THE TASK: Could you write out every text line from all the records below, character for character, leaving the pictures out of your answer?

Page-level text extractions
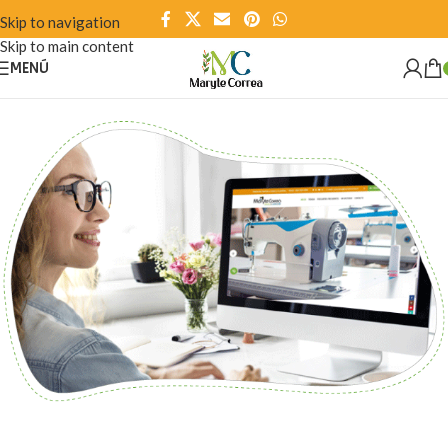
Skip to navigation
Skip to main content
MENÚ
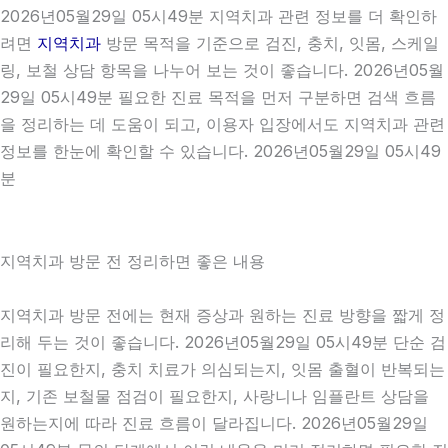
2026년05월29일 05시49분 지역치과 관련 정보를 더 확인하
려면
지역치과
방문 목적을 기준으로 검진, 충치, 잇몸, 스케일
링, 보철 상담 항목을 나누어 보는 것이 좋습니다. 2026년05월
29일 05시49분 필요한 진료 목적을 먼저 구분하면 검색 흐름
을 정리하는 데 도움이 되고, 이용자 입장에서도 지역치과 관련
정보를 한눈에 확인할 수 있습니다. 2026년05월29일 05시49
분
지역치과 방문 전 정리하면 좋은 내용
지역치과 방문 전에는 현재 증상과 원하는 진료 방향을 짧게 정
리해 두는 것이 좋습니다. 2026년05월29일 05시49분 단순 검
진이 필요한지, 충치 치료가 의심되는지, 잇몸 출혈이 반복되는
지, 기존 보철물 점검이 필요한지, 사랑니나 임플란트 상담을
원하는지에 따라 진료 흐름이 달라집니다. 2026년05월29일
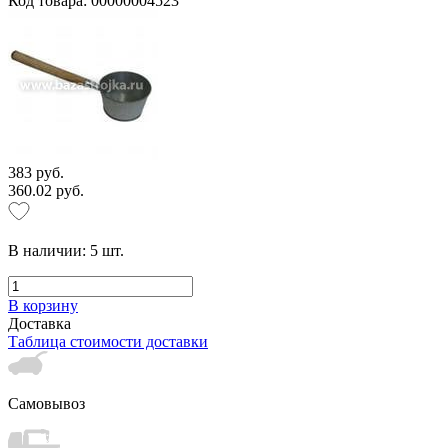
Код товара: 00000004523
383 руб.
360.02 руб.
В наличии:
5
шт.
В корзину
Доставка
Таблица стоимости доставки
Самовывоз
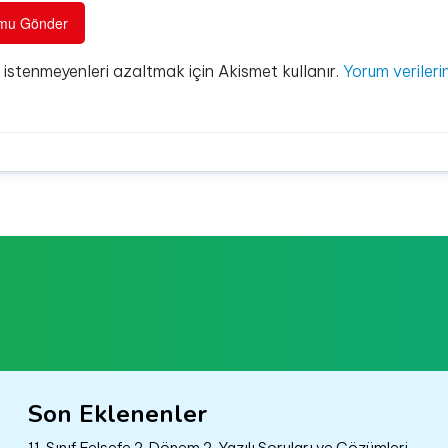
e istenmeyenleri azaltmak için Akismet kullanır.
Yorum verilerin
Son Eklenenler
11. Sınıf Felsefe 2. Dönem 2. Yazılı Soruları ve Çözümleri –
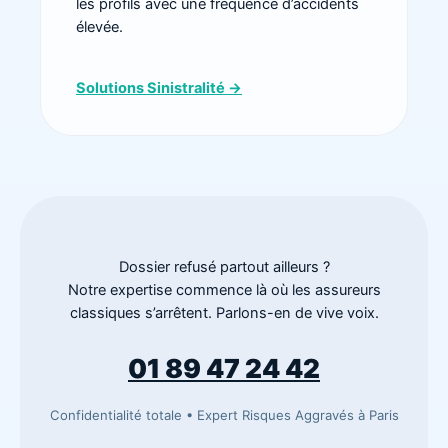
les profils avec une fréquence d’accidents
élevée.
Solutions Sinistralité →
Dossier refusé partout ailleurs ?
Notre expertise commence là où les assureurs
classiques s’arrêtent. Parlons-en de vive voix.
01 89 47 24 42
Confidentialité totale • Expert Risques Aggravés à Paris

SOLUTION TO THE EXERCISE:
Skip to navigation
Skip to main content
MENÚ
2026년05월29일 05시49분 지역치과 관련 정보를 더 확인하
려면
지역치과
방문 목적을 기준으로 검진, 충치, 잇몸, 스케일
링, 보철 상담 항목을 나누어 보는 것이 좋습니다. 2026년05월
29일 05시49분 필요한 진료 목적을 먼저 구분하면 검색 흐름
을 정리하는 데 도움이 되고, 이용자 입장에서도 지역치과 관련
정보를 한눈에 확인할 수 있습니다. 2026년05월29일 05시49
분
지역치과 방문 전 정리하면 좋은 내용
지역치과 방문 전에는 현재 증상과 원하는 진료 방향을 짧게 정
리해 두는 것이 좋습니다. 2026년05월29일 05시49분 단순 검
진이 필요한지, 충치 치료가 의심되는지, 잇몸 출혈이 반복되는
지, 기존 보철물 점검이 필요한지, 사랑니나 임플란트 상담을
원하는지에 따라 진료 흐름이 달라집니다. 2026년05월29일
Код товара: 00000004523
383 руб.
360.02 руб.
В наличии:
5
шт.
В корзину
Доставка
Таблица стоимости доставки
Самовывоз
e istenmeyenleri azaltmak için Akismet kullanır.
Yorum verilerin
Son Eklenenler
11. Sınıf Felsefe 2. Dönem 2. Yazılı Soruları ve Çözümleri –
les profils avec une fréquence d’accidents
élevée.
Solutions Sinistralité →
Dossier refusé partout ailleurs ?
Notre expertise commence là où les assureurs
classiques s’arrêtent. Parlons-en de vive voix.
01 89 47 24 42
Confidentialité totale • Expert Risques Aggravés à Paris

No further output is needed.